PROBLEM TO SOLVE → Rewrite the text of the material with every "Tipo" replaced by "Clase" and everything else unchanged, leaving the pictures out of your answer.

[MATERIAL SHOWN Boundary: Start]

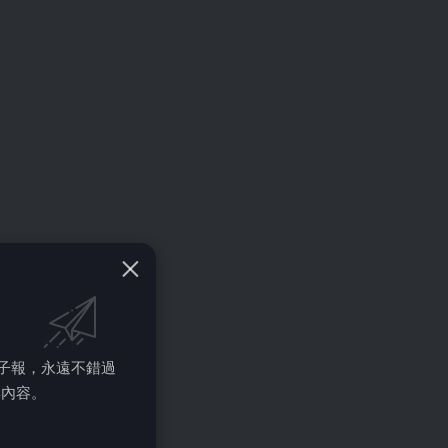
的電子報，永遠不錯過
彩內容。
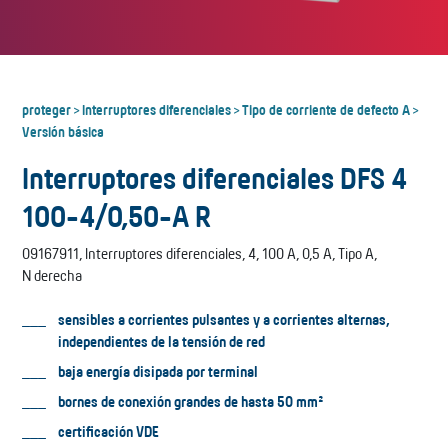
proteger
Interruptores diferenciales
Tipo de corriente de defecto A
>
>
>
Versión básica
Interruptores diferenciales DFS 4
100-4/0,50-A R
09167911, Interruptores diferenciales, 4, 100 A, 0,5 A, Tipo A,
N derecha
sensibles a corrientes pulsantes y a corrientes alternas,
independientes de la tensión de red
baja energía disipada por terminal
bornes de conexión grandes de hasta 50 mm²
certificación VDE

[MATERIAL SHOWN Boundary: End]

RESULT FOR THIS EXERCISE →
的電子報，永遠不錯過
彩內容。
proteger
Interruptores diferenciales
Clase de corriente de defecto A
>
>
>
Versión básica
Interruptores diferenciales DFS 4
100-4/0,50-A R
09167911, Interruptores diferenciales, 4, 100 A, 0,5 A, Clase A,
N derecha
sensibles a corrientes pulsantes y a corrientes alternas,
independientes de la tensión de red
baja energía disipada por terminal
bornes de conexión grandes de hasta 50 mm²
certificación VDE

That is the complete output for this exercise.